### Record set
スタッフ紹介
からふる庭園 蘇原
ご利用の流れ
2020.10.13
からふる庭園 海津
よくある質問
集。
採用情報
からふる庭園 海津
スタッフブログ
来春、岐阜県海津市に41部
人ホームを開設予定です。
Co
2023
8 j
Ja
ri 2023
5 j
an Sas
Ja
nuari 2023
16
==
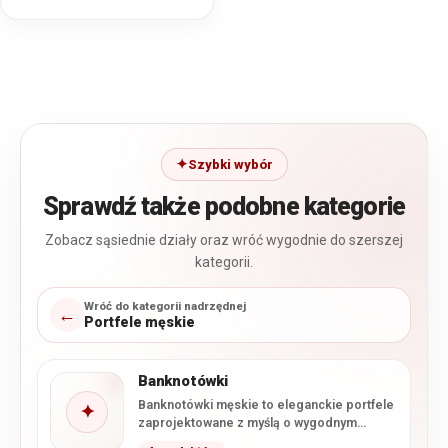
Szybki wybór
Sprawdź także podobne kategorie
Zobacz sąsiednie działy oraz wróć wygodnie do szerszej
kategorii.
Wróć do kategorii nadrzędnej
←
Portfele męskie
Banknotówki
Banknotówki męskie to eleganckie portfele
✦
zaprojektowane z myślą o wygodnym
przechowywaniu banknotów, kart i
--
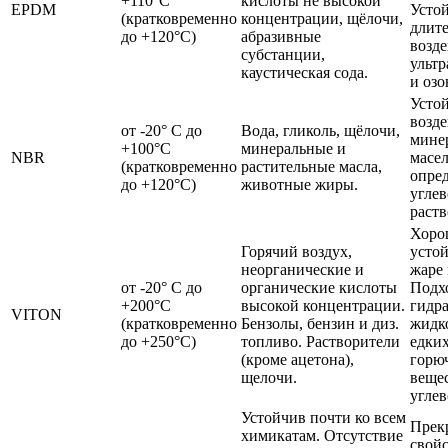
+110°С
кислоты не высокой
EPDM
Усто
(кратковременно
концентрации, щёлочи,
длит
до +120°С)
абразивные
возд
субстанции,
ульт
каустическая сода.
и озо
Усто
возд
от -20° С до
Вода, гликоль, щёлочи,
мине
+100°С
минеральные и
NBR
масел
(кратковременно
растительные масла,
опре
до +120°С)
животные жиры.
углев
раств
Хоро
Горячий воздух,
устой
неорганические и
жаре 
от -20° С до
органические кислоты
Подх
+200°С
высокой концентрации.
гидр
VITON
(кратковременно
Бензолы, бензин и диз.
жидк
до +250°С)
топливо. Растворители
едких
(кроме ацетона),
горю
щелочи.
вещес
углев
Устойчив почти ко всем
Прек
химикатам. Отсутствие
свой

### Work instructions
Reproduce verbatim the lines of the listing from the line containing "Szybki wybór" up to and including the line containing "przechowywaniu banknotów, kart i".

### Exercise result
Szybki wybór
Sprawdź także podobne kategorie
Zobacz sąsiednie działy oraz wróć wygodnie do szerszej
kategorii.
Wróć do kategorii nadrzędnej
←
Portfele męskie
Banknotówki
Banknotówki męskie to eleganckie portfele
✦
zaprojektowane z myślą o wygodnym
przechowywaniu banknotów, kart i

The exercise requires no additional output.